(STUDY MATERIAL begins)

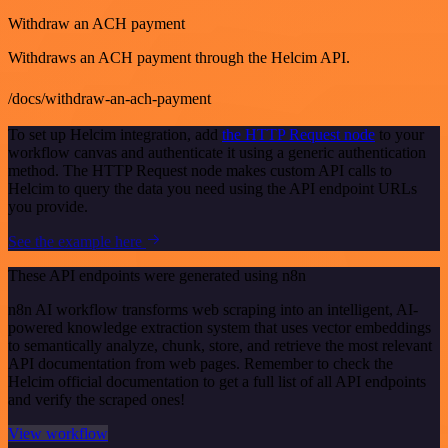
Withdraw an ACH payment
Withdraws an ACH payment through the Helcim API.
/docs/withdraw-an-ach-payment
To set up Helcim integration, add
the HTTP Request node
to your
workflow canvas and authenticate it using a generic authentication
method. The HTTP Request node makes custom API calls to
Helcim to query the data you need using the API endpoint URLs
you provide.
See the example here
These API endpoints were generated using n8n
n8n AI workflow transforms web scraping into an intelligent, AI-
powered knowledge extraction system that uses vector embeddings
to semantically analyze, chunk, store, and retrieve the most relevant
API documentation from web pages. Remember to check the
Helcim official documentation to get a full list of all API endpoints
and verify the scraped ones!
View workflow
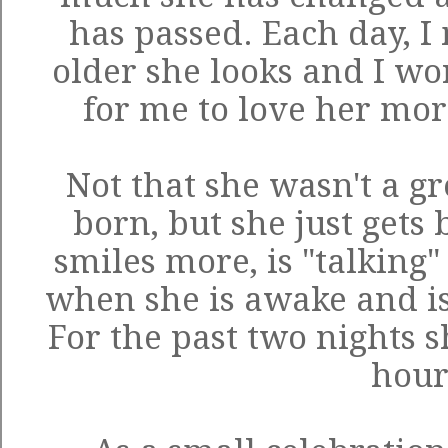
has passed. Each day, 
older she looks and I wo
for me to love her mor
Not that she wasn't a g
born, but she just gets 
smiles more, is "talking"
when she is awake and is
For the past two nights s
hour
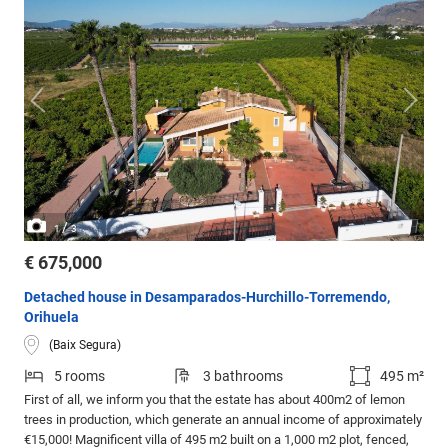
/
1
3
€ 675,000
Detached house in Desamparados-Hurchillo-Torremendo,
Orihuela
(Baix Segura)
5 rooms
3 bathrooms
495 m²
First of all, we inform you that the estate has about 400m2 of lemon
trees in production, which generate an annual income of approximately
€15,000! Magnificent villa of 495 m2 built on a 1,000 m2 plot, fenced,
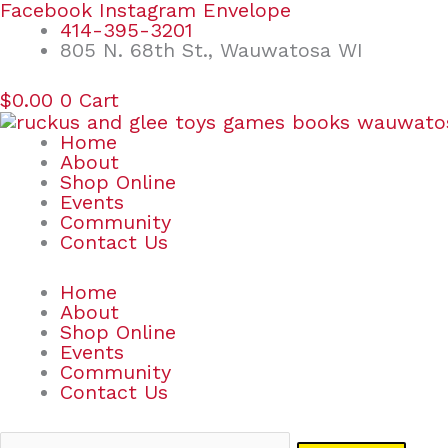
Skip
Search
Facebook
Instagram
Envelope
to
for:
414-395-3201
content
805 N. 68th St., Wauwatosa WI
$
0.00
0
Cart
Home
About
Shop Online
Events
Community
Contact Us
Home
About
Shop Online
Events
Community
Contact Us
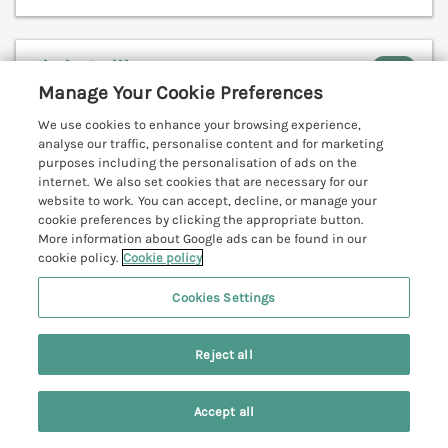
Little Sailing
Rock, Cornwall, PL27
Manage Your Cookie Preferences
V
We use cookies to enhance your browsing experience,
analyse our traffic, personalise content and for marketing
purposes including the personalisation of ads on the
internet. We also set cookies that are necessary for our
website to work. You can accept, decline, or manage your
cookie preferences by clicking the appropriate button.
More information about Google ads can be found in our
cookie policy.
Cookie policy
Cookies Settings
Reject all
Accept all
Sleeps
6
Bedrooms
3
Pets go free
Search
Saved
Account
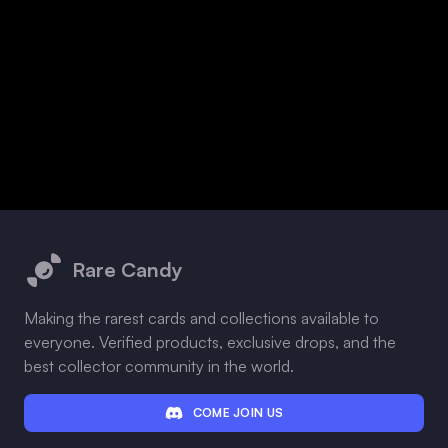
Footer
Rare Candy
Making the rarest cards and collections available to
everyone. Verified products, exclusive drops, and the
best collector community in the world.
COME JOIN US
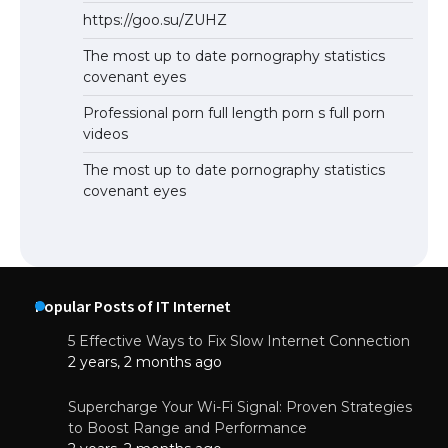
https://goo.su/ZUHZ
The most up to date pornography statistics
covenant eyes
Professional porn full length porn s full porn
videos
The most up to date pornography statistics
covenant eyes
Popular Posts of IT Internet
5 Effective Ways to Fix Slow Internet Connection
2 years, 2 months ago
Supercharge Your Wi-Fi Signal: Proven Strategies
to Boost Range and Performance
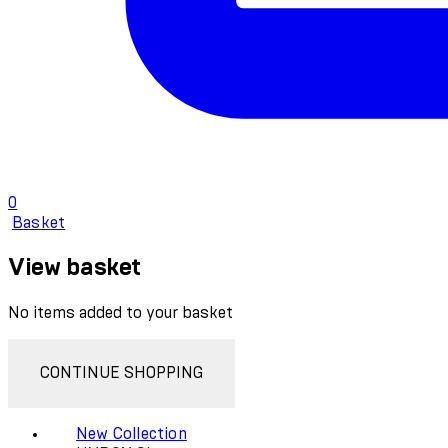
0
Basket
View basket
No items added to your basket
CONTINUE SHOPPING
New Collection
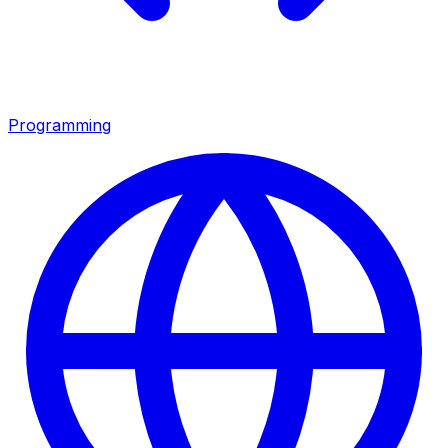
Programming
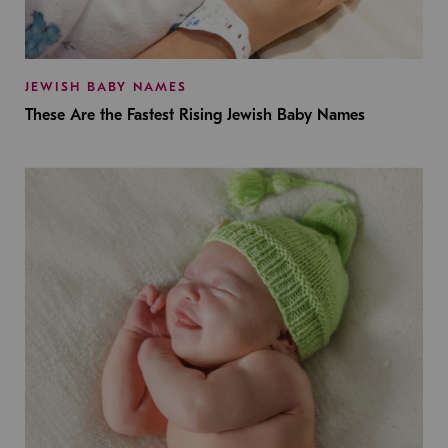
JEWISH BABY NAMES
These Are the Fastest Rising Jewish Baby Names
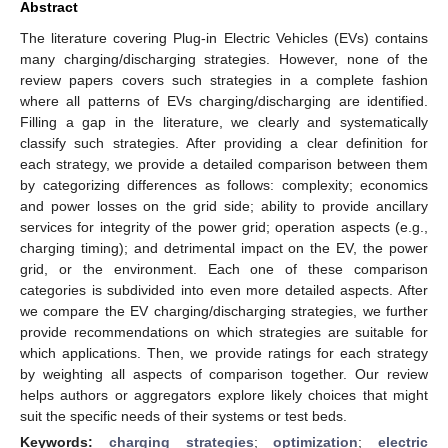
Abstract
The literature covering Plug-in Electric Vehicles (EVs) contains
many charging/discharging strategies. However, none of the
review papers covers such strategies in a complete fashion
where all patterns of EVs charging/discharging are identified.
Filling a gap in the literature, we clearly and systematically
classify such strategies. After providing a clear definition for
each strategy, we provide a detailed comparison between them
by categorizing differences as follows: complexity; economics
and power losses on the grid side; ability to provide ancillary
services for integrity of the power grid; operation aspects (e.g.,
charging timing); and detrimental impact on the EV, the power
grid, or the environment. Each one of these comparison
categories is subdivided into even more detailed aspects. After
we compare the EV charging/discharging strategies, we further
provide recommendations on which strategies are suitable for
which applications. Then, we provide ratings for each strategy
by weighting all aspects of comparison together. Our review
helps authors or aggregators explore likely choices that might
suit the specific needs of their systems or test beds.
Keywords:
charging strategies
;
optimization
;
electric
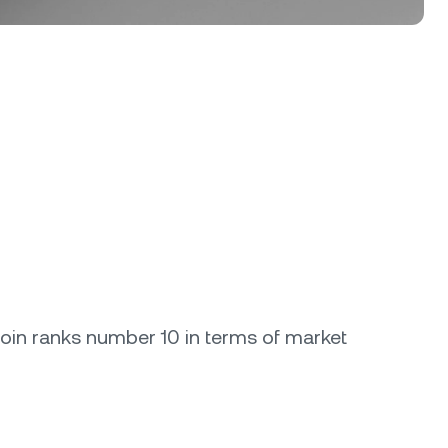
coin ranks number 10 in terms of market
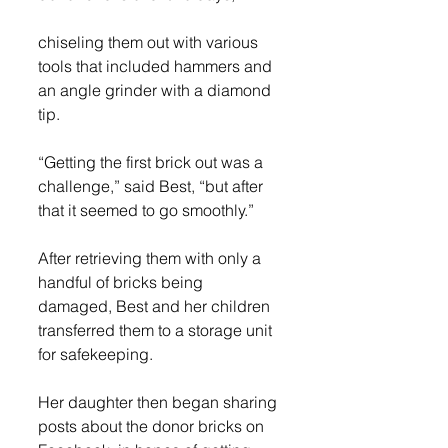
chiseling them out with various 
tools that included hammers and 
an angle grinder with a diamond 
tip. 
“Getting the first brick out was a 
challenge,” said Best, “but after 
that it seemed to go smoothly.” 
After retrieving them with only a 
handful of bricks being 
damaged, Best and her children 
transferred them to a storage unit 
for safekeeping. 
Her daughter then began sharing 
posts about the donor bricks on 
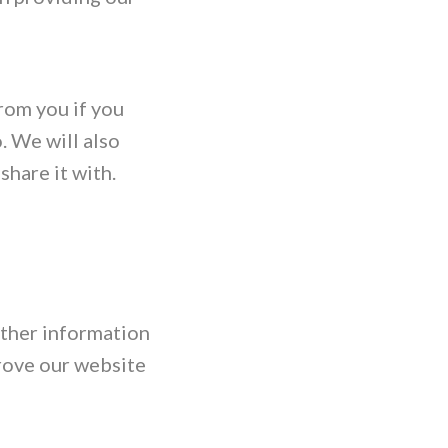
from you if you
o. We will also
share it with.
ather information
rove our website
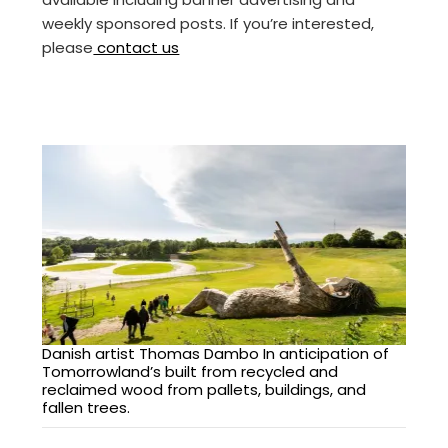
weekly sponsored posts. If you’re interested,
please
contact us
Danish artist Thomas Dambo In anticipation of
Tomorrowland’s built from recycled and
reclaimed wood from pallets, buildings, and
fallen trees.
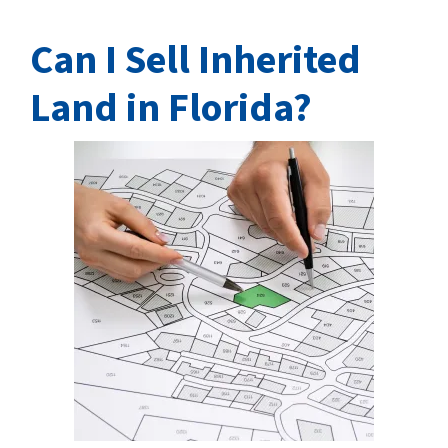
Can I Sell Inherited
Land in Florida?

(STUDY MATERIAL ends)

### WHAT THE TASK REQUIRES
Please print everything in the material exactly, apart from the pictures.

### TASK ANSWER
Withdraw an ACH payment
Withdraws an ACH payment through the Helcim API.
/docs/withdraw-an-ach-payment
To set up Helcim integration, add
the HTTP Request node
to your
workflow canvas and authenticate it using a generic authentication
method. The HTTP Request node makes custom API calls to
Helcim to query the data you need using the API endpoint URLs
you provide.
See the example here
These API endpoints were generated using n8n
n8n AI workflow transforms web scraping into an intelligent, AI-
powered knowledge extraction system that uses vector embeddings
to semantically analyze, chunk, store, and retrieve the most relevant
API documentation from web pages. Remember to check the
Helcim official documentation to get a full list of all API endpoints
and verify the scraped ones!
View workflow
has passed. Each day, 
older she looks and I wo
for me to love her mor
Not that she wasn't a g
born, but she just gets 
smiles more, is "talking"
when she is awake and is
For the past two nights s
hour
/
1
3
€ 675,000
Detached house in Desamparados-Hurchillo-Torremendo,
Orihuela
(Baix Segura)
5 rooms
3 bathrooms
495 m²
First of all, we inform you that the estate has about 400m2 of lemon
trees in production, which generate an annual income of approximately
€15,000! Magnificent villa of 495 m2 built on a 1,000 m2 plot, fenced,
Skip
Search
Facebook
Instagram
Envelope
to
for:
414-395-3201
content
805 N. 68th St., Wauwatosa WI
$
0.00
0
Cart
Home
About
Shop Online
Events
Community
Contact Us
Home
About
Shop Online
Events
Community
Contact Us
Little Sailing
Rock, Cornwall, PL27
Manage Your Cookie Preferences
V
We use cookies to enhance your browsing experience,
analyse our traffic, personalise content and for marketing
purposes including the personalisation of ads on the
internet. We also set cookies that are necessary for our
website to work. You can accept, decline, or manage your
cookie preferences by clicking the appropriate button.
More information about Google ads can be found in our
cookie policy.
Cookie policy
Cookies Settings
Reject all
Accept all
Sleeps
6
Bedrooms
3
Pets go free
Search
Saved
Account
Footer
Rare Candy
Making the rarest cards and collections available to
everyone. Verified products, exclusive drops, and the
best collector community in the world.
COME JOIN US
https://goo.su/ZUHZ
The most up to date pornography statistics
covenant eyes
Professional porn full length porn s full porn
videos
The most up to date pornography statistics
covenant eyes
Popular Posts of IT Internet
5 Effective Ways to Fix Slow Internet Connection
2 years, 2 months ago
Supercharge Your Wi-Fi Signal: Proven Strategies
to Boost Range and Performance
0
Basket
View basket
No items added to your basket
CONTINUE SHOPPING
New Collection
Programming
JEWISH BABY NAMES
These Are the Fastest Rising Jewish Baby Names
Abstract
The literature covering Plug-in Electric Vehicles (EVs) contains
many charging/discharging strategies. However, none of the
review papers covers such strategies in a complete fashion
where all patterns of EVs charging/discharging are identified.
Filling a gap in the literature, we clearly and systematically
classify such strategies. After providing a clear definition for
each strategy, we provide a detailed comparison between them
by categorizing differences as follows: complexity; economics
and power losses on the grid side; ability to provide ancillary
services for integrity of the power grid; operation aspects (e.g.,
charging timing); and detrimental impact on the EV, the power
grid, or the environment. Each one of these comparison
categories is subdivided into even more detailed aspects. After
we compare the EV charging/discharging strategies, we further
provide recommendations on which strategies are suitable for
which applications. Then, we provide ratings for each strategy
by weighting all aspects of comparison together. Our review
helps authors or aggregators explore likely choices that might
suit the specific needs of their systems or test beds.
Keywords:
charging strategies
;
optimization
;
electric
coin ranks number 10 in terms of market
chiseling them out with various 
tools that included hammers and 
an angle grinder with a diamond 
tip. 
“Getting the first brick out was a 
challenge,” said Best, “but after 
that it seemed to go smoothly.” 
After retrieving them with only a 
handful of bricks being 
damaged, Best and her children 
transferred them to a storage unit 
for safekeeping. 
Her daughter then began sharing 
posts about the donor bricks on 
from you if you
o. We will also
share it with.
ather information
rove our website
weekly sponsored posts. If you’re interested,
please
contact us
Danish artist Thomas Dambo In anticipation of
Tomorrowland’s built from recycled and
reclaimed wood from pallets, buildings, and
fallen trees.
Can I Sell Inherited
Land in Florida?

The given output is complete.